Guys. Guys. Guys. Please don’t overthink Friendsgiving. After all, if there’s one thing we’ve all learned in the last year, it’s that casual, outdoor gatherings can be every bit as special as blow-out celebrations. Think about it: Thanksgiving, with its spreadsheets and budgets, storage issues and “Who the heck is bringing the pecan pie?!” issues, is just around the bend. You deserve an easygoing, simple Friendsgiving. That can be as straightforward as making a huge pot of black bean chili, setting out toppings and cold beer, and setting up the patio with a few throws. Celebrated in the great outdoors, Friendsgiving is ultimately casual, wonderfully intimate and offers a welcome way for bringing everyone together.
But here’s how we’d do it, because man, we missed our friends these last couple of years.
Keep It Cozy
The one thing to keep an eye on as Friendsgiving nears? The weather, lovely. (You’re not renting a tent for this thing; you’re providing $5 umbrellas… or postponing.) You may need your fire pit. Don’t have one? No worries. You do need to be ready for whoever forgot her sweater. Keep a stash of throws (we love these cashmere throws), hoodies, sweatshirts, fuzzy caps, even mittens handy. (And, uh, have you seen our epic heated chairs?) Have cushions for the chairs if you can. You’ll also need light and heat sources. Think: lanterns, giant candles, electric candles, little strung lights, and heat lamps.

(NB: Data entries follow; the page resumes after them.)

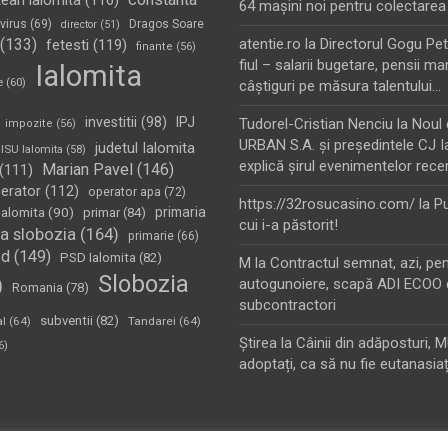
tean ialomita
(116)
64 maşini noi pentru colectarea
virus
(69)
Dragos Soare
director
(51)
(133)
atentie.ro
la
Directorul Gogu Petr
fetesti
(119)
finante
(56)
fiul – salarii bugetare, pensii mar
Ialomita
e
(60)
câştiguri pe măsura talentului…
investitii
(98)
IPJ
Tudorel-Cristian Nenciu
la
Noul 
impozite
(56)
URBAN S.A. şi preşedintele CJ I
judetul Ialomita
ISU Ialomita
(58)
explică şirul evenimentelor rece
Marian Pavel
(146)
(111)
erator
(112)
operator apa
(72)
https://32rosucasino.com/
la
Pu
Ialomita
(90)
primaria
primar
(84)
cui i-a păstorit!
a slobozia
(164)
primarie
(66)
sd
(149)
PSD Ialomita
(82)
M
la
Contractul semnat, azi, pe
Slobozia
)
autogunoiere, scapă ADI ECOO 
Romania
(78)
subcontractori
subventii
(82)
al
(64)
Tandarei
(64)
Ştirea
la
Câinii din adăposturi, 
6)
adoptați, ca să nu fie eutanasiaț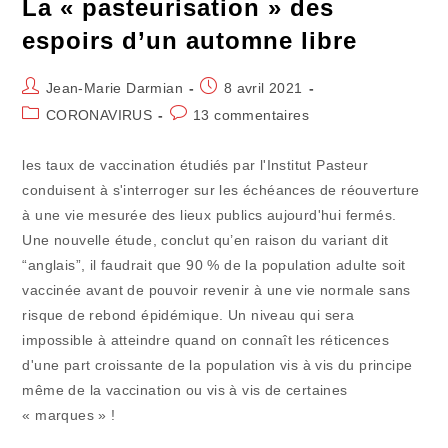
La « pasteurisation » des
espoirs d’un automne libre
Auteur/autrice
Publication
Jean-Marie Darmian
8 avril 2021
de
publiée :
Post
Commentaires
CORONAVIRUS
13 commentaires
la
category:
de
publication :
la
les taux de vaccination étudiés par l'Institut Pasteur
publication :
conduisent à s'interroger sur les échéances de réouverture
à une vie mesurée des lieux publics aujourd'hui fermés.
Une nouvelle étude, conclut qu’en raison du variant dit
“anglais”, il faudrait que 90 % de la population adulte soit
vaccinée avant de pouvoir revenir à une vie normale sans
risque de rebond épidémique. Un niveau qui sera
impossible à atteindre quand on connaît les réticences
d'une part croissante de la population vis à vis du principe
même de la vaccination ou vis à vis de certaines
« marques » !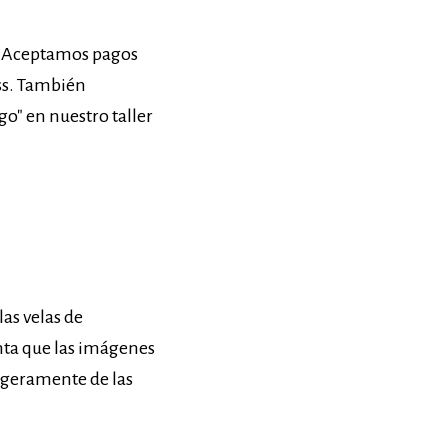
). Aceptamos pagos
ess. También
go" en nuestro taller
as velas de
nta que las imágenes
ligeramente de las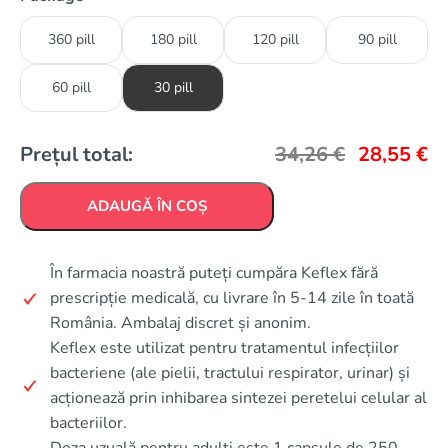
360 pill
180 pill
120 pill
90 pill
60 pill
30 pill
Prețul total:
34,26
€
28,55
€
ADAUGĂ ÎN COȘ
În farmacia noastră puteți cumpăra Keflex fără
prescripție medicală, cu livrare în 5-14 zile în toată
România. Ambalaj discret și anonim.
Keflex este utilizat pentru tratamentul infecțiilor
bacteriene (ale pielii, tractului respirator, urinar) și
acționează prin inhibarea sintezei peretelui celular al
bacteriilor.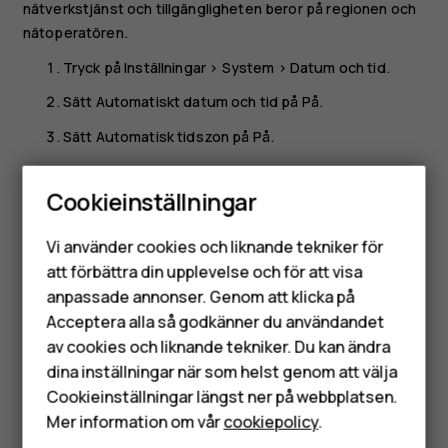
nätverkstjänst och tillgängligheten beror på regionen och
nätoperatören.
Tryck på
Inställningar
>
System
>
Datum och tid
.
Sätt
Automatiskt datum och tid
på På.
Sätt
Automatisk tidszon
på På.
Ändra klockan till 24-timmarsformat
Cookieinställningar
Tryck på
Inställningar
>
System
>
Datum och tid
och ange
Smartphones
Använd 24-timmarsformat
till På.
Vi använder cookies och liknande tekniker för
Mobiltelefoner
att förbättra din upplevelse och för att visa
anpassade annonser. Genom att klicka på
Tillbehör
Acceptera alla så godkänner du användandet
av cookies och liknande tekniker. Du kan ändra
HMD Terra M
dina inställningar när som helst genom att välja
Var detta till hjälp?
Surfplattor
Cookieinställningar längst ner på webbplatsen.
Mer information om vår
cookiepolicy
.
Ja
Nej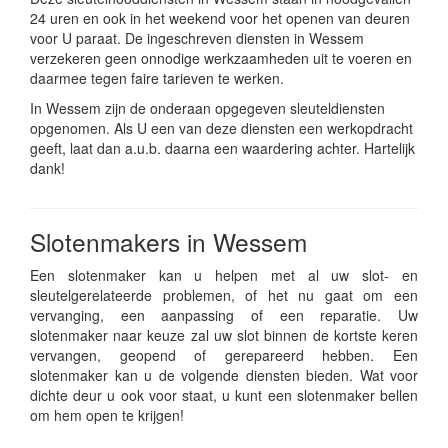
24 uren en ook in het weekend voor het openen van deuren
voor U paraat. De ingeschreven diensten in Wessem
verzekeren geen onnodige werkzaamheden uit te voeren en
daarmee tegen faire tarieven te werken.
In Wessem zijn de onderaan opgegeven sleuteldiensten
opgenomen. Als U een van deze diensten een werkopdracht
geeft, laat dan a.u.b. daarna een waardering achter. Hartelijk
dank!
Slotenmakers in Wessem
Een slotenmaker kan u helpen met al uw slot- en
sleutelgerelateerde problemen, of het nu gaat om een
vervanging, een aanpassing of een reparatie. Uw
slotenmaker naar keuze zal uw slot binnen de kortste keren
vervangen, geopend of gerepareerd hebben. Een
slotenmaker kan u de volgende diensten bieden. Wat voor
dichte deur u ook voor staat, u kunt een slotenmaker bellen
om hem open te krijgen!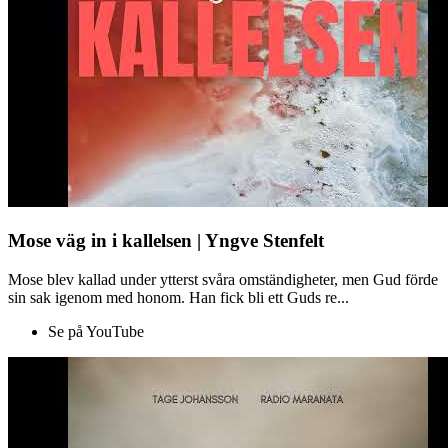
Mose väg in i kallelsen | Yngve Stenfelt
Mose blev kallad under ytterst svåra omständigheter, men Gud förde
sin sak igenom med honom. Han fick bli ett Guds re...
Se på YouTube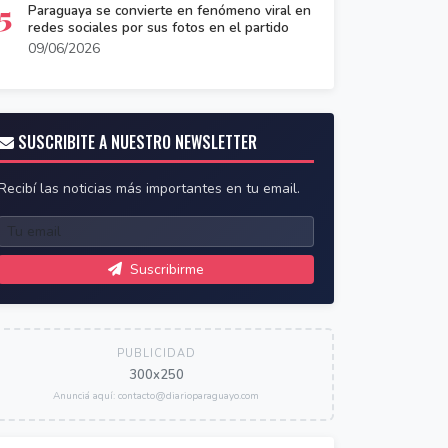
5
Paraguaya se convierte en fenómeno viral en
redes sociales por sus fotos en el partido
09/06/2026
SUSCRIBITE A NUESTRO NEWSLETTER
Recibí las noticias más importantes en tu email.
Suscribirme
PUBLICIDAD
300x250
Anunciá aquí: contacto@diarioparaguayo.com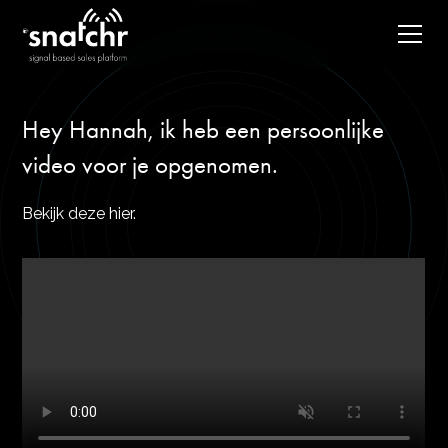
Hey Hannah, ik heb een persoonlijke
video voor je opgenomen.
Bekijk deze hier.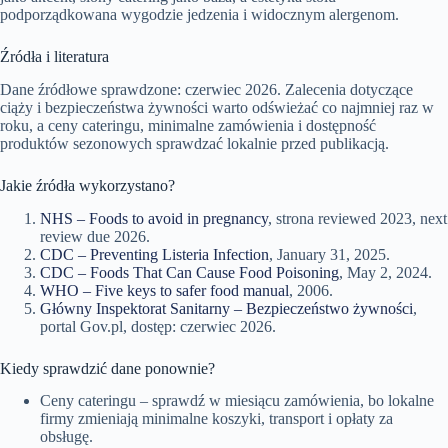
podporządkowana wygodzie jedzenia i widocznym alergenom.
Źródła i literatura
Dane źródłowe sprawdzone: czerwiec 2026. Zalecenia dotyczące
ciąży i bezpieczeństwa żywności warto odświeżać co najmniej raz w
roku, a ceny cateringu, minimalne zamówienia i dostępność
produktów sezonowych sprawdzać lokalnie przed publikacją.
Jakie źródła wykorzystano?
NHS – Foods to avoid in pregnancy
, strona reviewed 2023, next
review due 2026.
CDC – Preventing Listeria Infection
, January 31, 2025.
CDC – Foods That Can Cause Food Poisoning
, May 2, 2024.
WHO – Five keys to safer food manual
, 2006.
Główny Inspektorat Sanitarny – Bezpieczeństwo żywności
,
portal Gov.pl, dostęp: czerwiec 2026.
Kiedy sprawdzić dane ponownie?
Ceny cateringu – sprawdź w miesiącu zamówienia, bo lokalne
firmy zmieniają minimalne koszyki, transport i opłaty za
obsługę.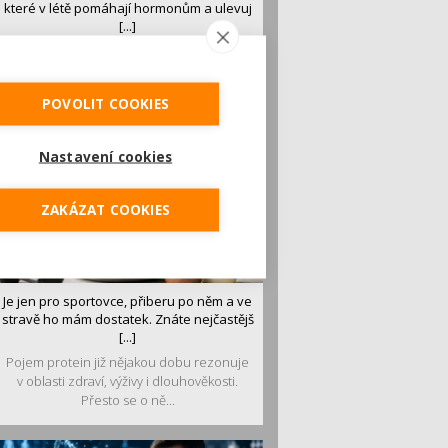
které v létě pomáhají hormonům a ulevuj
[...]
Léto je ideálním časem dopřát hormonům
malý restart. Čerstvé ovoce, zelenina nebo
luštěniny jsou práv...
POVOLIT COOKIES
Nastavení cookies
ZAKÁZAT COOKIES
Je jen pro sportovce, přiberu po něm a ve
stravě ho mám dostatek. Znáte nejčastějš
[...]
Pojem protein již nějakou dobu rezonuje
v oblasti zdraví, výživy i dlouhověkosti.
Přesto se o ně...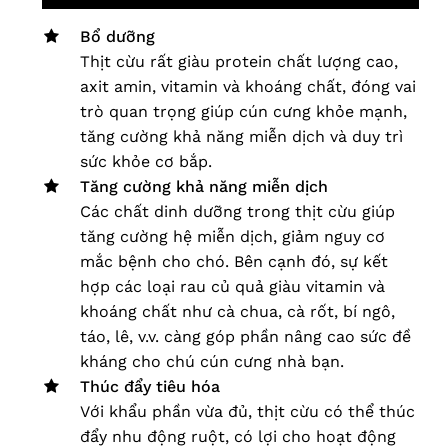
Bổ dưỡng
Thịt cừu rất giàu protein chất lượng cao,
axit amin, vitamin và khoáng chất, đóng vai
trò quan trọng giúp cún cưng khỏe mạnh,
tăng cường khả năng miễn dịch và duy trì
sức khỏe cơ bắp.
Tăng cường khả năng miễn dịch
Các chất dinh dưỡng trong thịt cừu giúp
tăng cường hệ miễn dịch, giảm nguy cơ
mắc bệnh cho chó. Bên cạnh đó, sự kết
hợp các loại rau củ quả giàu vitamin và
khoáng chất như cà chua, cà rốt, bí ngô,
táo, lê, v.v. càng góp phần nâng cao sức đề
kháng cho chú cún cưng nhà bạn.
Thúc đẩy tiêu hóa
Với khẩu phần vừa đủ, thịt cừu có thể thúc
đẩy nhu động ruột, có lợi cho hoạt động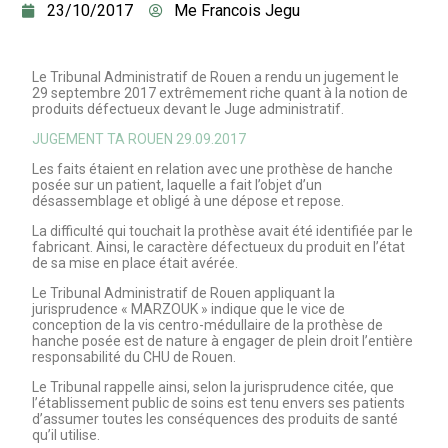
23/10/2017
Me Francois Jegu
Le Tribunal Administratif de Rouen a rendu un jugement le
29 septembre 2017 extrêmement riche quant à la notion de
produits défectueux devant le Juge administratif.
JUGEMENT TA ROUEN 29.09.2017
Les faits étaient en relation avec une prothèse de hanche
posée sur un patient, laquelle a fait l’objet d’un
désassemblage et obligé à une dépose et repose.
La difficulté qui touchait la prothèse avait été identifiée par le
fabricant. Ainsi, le caractère défectueux du produit en l’état
de sa mise en place était avérée.
Le Tribunal Administratif de Rouen appliquant la
jurisprudence « MARZOUK » indique que le vice de
conception de la vis centro-médullaire de la prothèse de
hanche posée est de nature à engager de plein droit l’entière
responsabilité du CHU de Rouen.
Le Tribunal rappelle ainsi, selon la jurisprudence citée, que
l’établissement public de soins est tenu envers ses patients
d’assumer toutes les conséquences des produits de santé
qu’il utilise.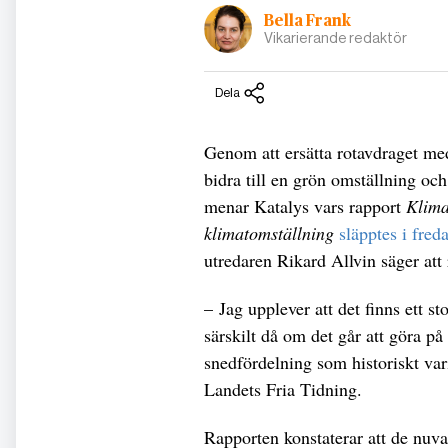
Bella Frank
Vikarierande redaktör
Dela
Genom att ersätta rotavdraget med
bidra till en grön omställning oc
menar Katalys vars rapport
Klima
klimatomställning
släpptes i fred
utredaren Rikard Allvin säger att
– Jag upplever att det finns ett s
särskilt då om det går att göra p
snedfördelning som historiskt var
Landets Fria Tidning.
Rapporten konstaterar att de nuv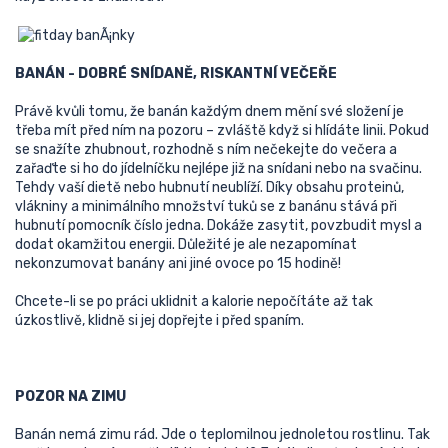
BANÁN - DOBRÉ SNÍDANĚ, RISKANTNÍ VEČEŘE
Právě kvůli tomu, že banán každým dnem mění své složení je
třeba mít před ním na pozoru – zvláště když si hlídáte linii. Pokud
se snažíte zhubnout, rozhodně s ním nečekejte do večera a
zařaďte si ho do jídelníčku nejlépe již na snídani nebo na svačinu.
Tehdy vaší dietě nebo hubnutí neublíží. Díky obsahu proteinů,
vlákniny a minimálního množství tuků se z banánu stává při
hubnutí pomocník číslo jedna. Dokáže zasytit, povzbudit mysl a
dodat okamžitou energii. Důležité je ale nezapomínat
nekonzumovat banány ani jiné ovoce po 15 hodině!
Chcete-li se po práci uklidnit a kalorie nepočítáte až tak
úzkostlivě, klidně si jej dopřejte i před spaním.
POZOR NA ZIMU
Banán nemá zimu rád. Jde o teplomilnou jednoletou rostlinu. Tak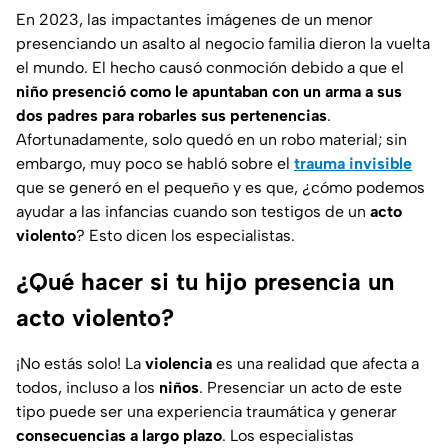
En 2023, las impactantes imágenes de un menor
presenciando un asalto al negocio familia dieron la vuelta
el mundo. El hecho causó conmoción debido a que el
niño presenció como le apuntaban con un arma a sus
dos padres para robarles sus pertenencias
.
Afortunadamente, solo quedó en un robo material; sin
embargo, muy poco se habló sobre el
trauma invisible
que se generó en el pequeño
y es que, ¿cómo podemos
ayudar a las infancias cuando son testigos de un
acto
violento
? Esto dicen los especialistas.
¿Qué hacer si tu hijo presencia un
acto violento?
¡No estás solo! La
violencia
es una realidad que afecta a
todos, incluso a los
niños
. Presenciar un acto de este
tipo puede ser una experiencia traumática y generar
consecuencias a largo plazo
. Los especialistas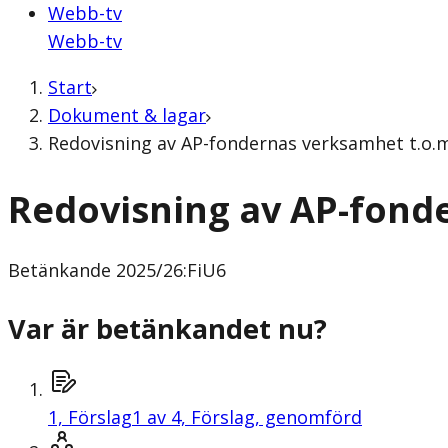
Webb-tv
Webb-tv
Start
Dokument & lagar
Redovisning av AP-fondernas verksamhet t.o.m
Redovisning av AP-fond
Betänkande
2025/26:FiU6
Var är betänkandet nu?
1,
Förslag
1 av 4, Förslag, genomförd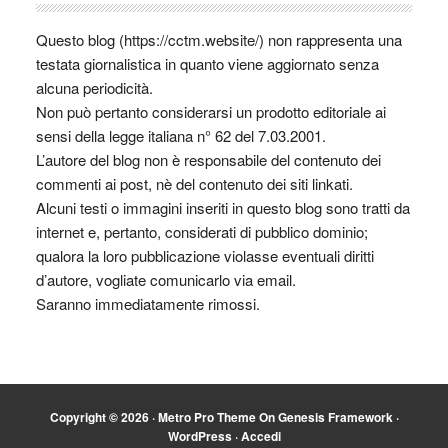
Questo blog (https://cctm.website/) non rappresenta una
testata giornalistica in quanto viene aggiornato senza
alcuna periodicità.
Non può pertanto considerarsi un prodotto editoriale ai
sensi della legge italiana n° 62 del 7.03.2001.
L’autore del blog non è responsabile del contenuto dei
commenti ai post, nè del contenuto dei siti linkati.
Alcuni testi o immagini inseriti in questo blog sono tratti da
internet e, pertanto, considerati di pubblico dominio;
qualora la loro pubblicazione violasse eventuali diritti
d’autore, vogliate comunicarlo via email.
Saranno immediatamente rimossi.
Copyright © 2026 ·
Metro Pro Theme
On
Genesis Framework
·
WordPress
·
Accedi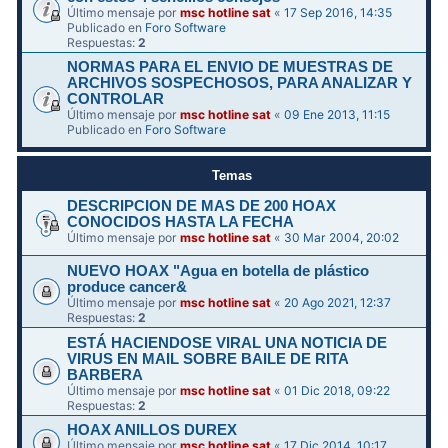
Último mensaje por
msc hotline sat
«
17 Sep 2016, 14:35
Publicado en
Foro Software
Respuestas:
2
NORMAS PARA EL ENVIO DE MUESTRAS DE
ARCHIVOS SOSPECHOSOS, PARA ANALIZAR Y
CONTROLAR
Último mensaje por
msc hotline sat
«
09 Ene 2013, 11:15
Publicado en
Foro Software
Temas
DESCRIPCION DE MAS DE 200 HOAX
CONOCIDOS HASTA LA FECHA
Último mensaje por
msc hotline sat
«
30 Mar 2004, 20:02
NUEVO HOAX "Agua en botella de plástico
produce cancer&
Último mensaje por
msc hotline sat
«
20 Ago 2021, 12:37
Respuestas:
2
ESTÁ HACIENDOSE VIRAL UNA NOTICIA DE
VIRUS EN MAIL SOBRE BAILE DE RITA
BARBERA
Último mensaje por
msc hotline sat
«
01 Dic 2018, 09:22
Respuestas:
2
HOAX ANILLOS DUREX
Último mensaje por
msc hotline sat
«
17 Dic 2014, 10:17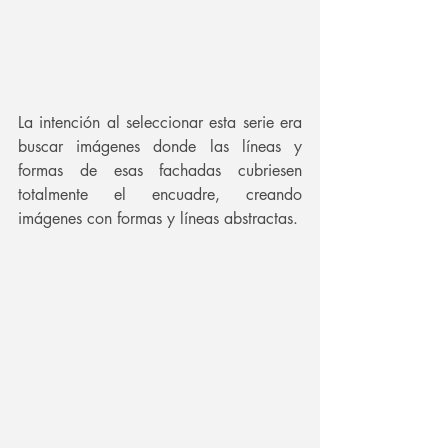
La intención al seleccionar esta serie era 
buscar imágenes donde las líneas y 
formas de esas fachadas cubriesen 
totalmente el encuadre, creando 
imágenes con formas y líneas abstractas.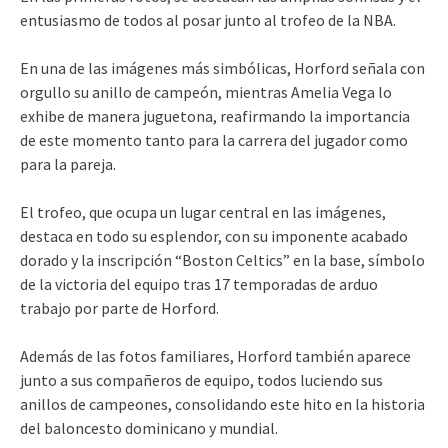
entusiasmo de todos al posar junto al trofeo de la NBA.
En una de las imágenes más simbólicas, Horford señala con
orgullo su anillo de campeón, mientras Amelia Vega lo
exhibe de manera juguetona, reafirmando la importancia
de este momento tanto para la carrera del jugador como
para la pareja.
El trofeo, que ocupa un lugar central en las imágenes,
destaca en todo su esplendor, con su imponente acabado
dorado y la inscripción “Boston Celtics” en la base, símbolo
de la victoria del equipo tras 17 temporadas de arduo
trabajo por parte de Horford.
Además de las fotos familiares, Horford también aparece
junto a sus compañeros de equipo, todos luciendo sus
anillos de campeones, consolidando este hito en la historia
del baloncesto dominicano y mundial.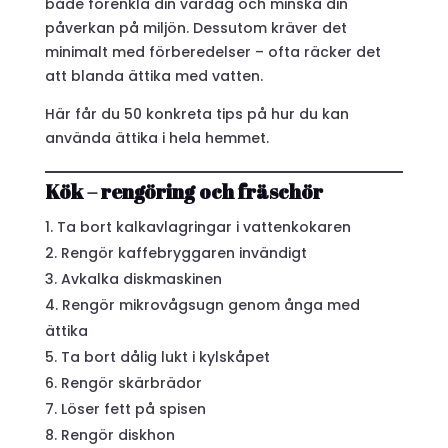
både förenkla din vardag och minska din
påverkan på miljön. Dessutom kräver det
minimalt med förberedelser – ofta räcker det
att blanda ättika med vatten.
Här får du 50 konkreta tips på hur du kan
använda ättika i hela hemmet.
Kök – rengöring och fräschör
Ta bort kalkavlagringar i vattenkokaren
Rengör kaffebryggaren invändigt
Avkalka diskmaskinen
Rengör mikrovågsugn genom ånga med
ättika
Ta bort dålig lukt i kylskåpet
Rengör skärbrädor
Löser fett på spisen
Rengör diskhon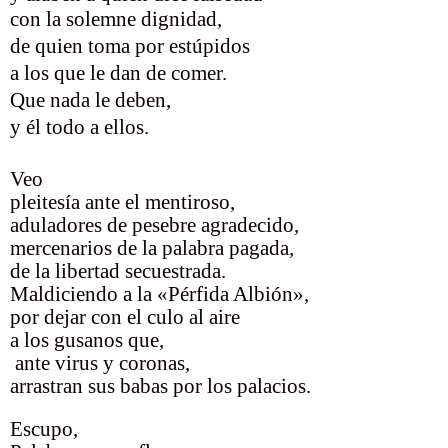
con la solemne dignidad,
de quien toma por estúpidos
a los que le dan de comer.
Que nada le deben,
y él todo a ellos.
Veo
pleitesía ante el mentiroso,
aduladores de pesebre agradecido,
mercenarios de la palabra pagada,
de la libertad secuestrada.
Maldiciendo a la «Pérfida Albión»,
por dejar con el culo al aire
a los gusanos que,
ante virus y coronas,
arrastran sus babas por los palacios.
Escupo,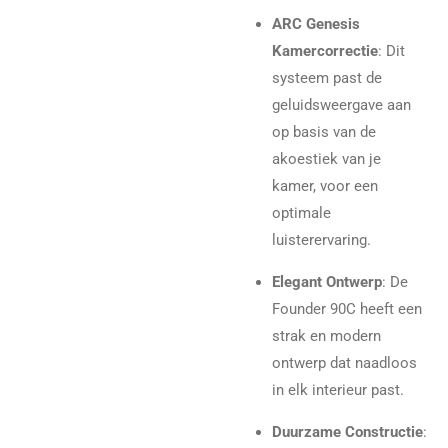
ARC Genesis
Kamercorrectie
: Dit
systeem past de
geluidsweergave aan
op basis van de
akoestiek van je
kamer, voor een
optimale
luisterervaring.
Elegant Ontwerp
: De
Founder 90C heeft een
strak en modern
ontwerp dat naadloos
in elk interieur past.
Duurzame Constructie
:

You’re gonna need two side tables, bar carts or whathaveyou, folks. One for buffet dishes, and one for drinks. That’s two gathering places for chitchat and meet-cutes; your guests will thank you later. It’s OK to do hot cider or hot cocoa instead of a cocktail in addition to wine, beer, and perhaps seltzer. You can put some rum, brandy or bourbon out for spiking. (And in the invite, especially if you’re potlucking—we hope you’re potlucking—feel free to encourage folks to bring what they like to drink.)
For food, consider dishes that are casual, easily transportable, and lovable. Got a grill? Put it to good use, and grill the main and a side or two. And for heaven’s sake, don’t do a turkey; Thanksgiving will be serving up plenty of that particular bird. Keep things chill.
“Yes! A cheeseball!” That’s what folks say when they spy a cheeseball board. Full stop. It should be that easy to make people happy at Friendsgiving. Just try to choose among Gaby Dalkin’s three knockout recipes.
There’s no law we know of that says Friendsgiving, like Thanksgiving, must be half a dozen dishes. We’re gonna go out on a limb and say that if you have a robust charcuterie or cheeseboard, plus dessert, good bread, and drinks, you can call it a night. Feeling more traditional? Serve small cups of butternut squash soup or carrot coconut soup from a tray during cocktail hour. It’s such a classy move, and both options are super-seasonal.
Salads can be elegant and take 10 minutes to prepare. That’s what you want this time of year. Mâche salad with figs and pears delivers. Bright, sweet, and low-maintenance (just like you!), it’s juicy with seasonal fruit, and is a salad that doesn’t feel like a chore to eat.
Here’s the perfect choice for an al fresco Friendsgiving main course: easy, inexpensive, crowd-pleasing, and absolutely delicious! For added flavor (and a little extra insurance to prevent overcooking), try brining the pork loin before putting it on the fire. Any turkey or other brine seasoning should work!
We’re here to tell you that it’s OK to be economical when consider your main dish. (Cool autumn breezes tend to spark quite an appetite!) If you’d pass over pork for beef any day, Grilled flanken-cut short ribs are just the thing. Unlike English-style short ribs, which can take hours to cook, these are ready in a heartbeat. (Think: 15 minutes, soup to nuts, including time on the grill!) And they’re so good, with a mercifully short ingredient list.
Key to the ultimate Friendsgiving menu? Make-ahead as much as possible, for sure! You can roast the squash in this easy recipe on the morning before guests arrive and your dish will be even better than had you made while they wait patiently while you finish cooking! A maple glaze brings a faint sweetness to this 5-star dish.
Rules or no rules, in an ideal world, you’ve got more than one dessert at Friendsgiving. A free-form apple galette that can absolutely use up a mix of apples from that orchard outing should be one of them. This one has earned five stars among our readers, and it is bliss on a platter.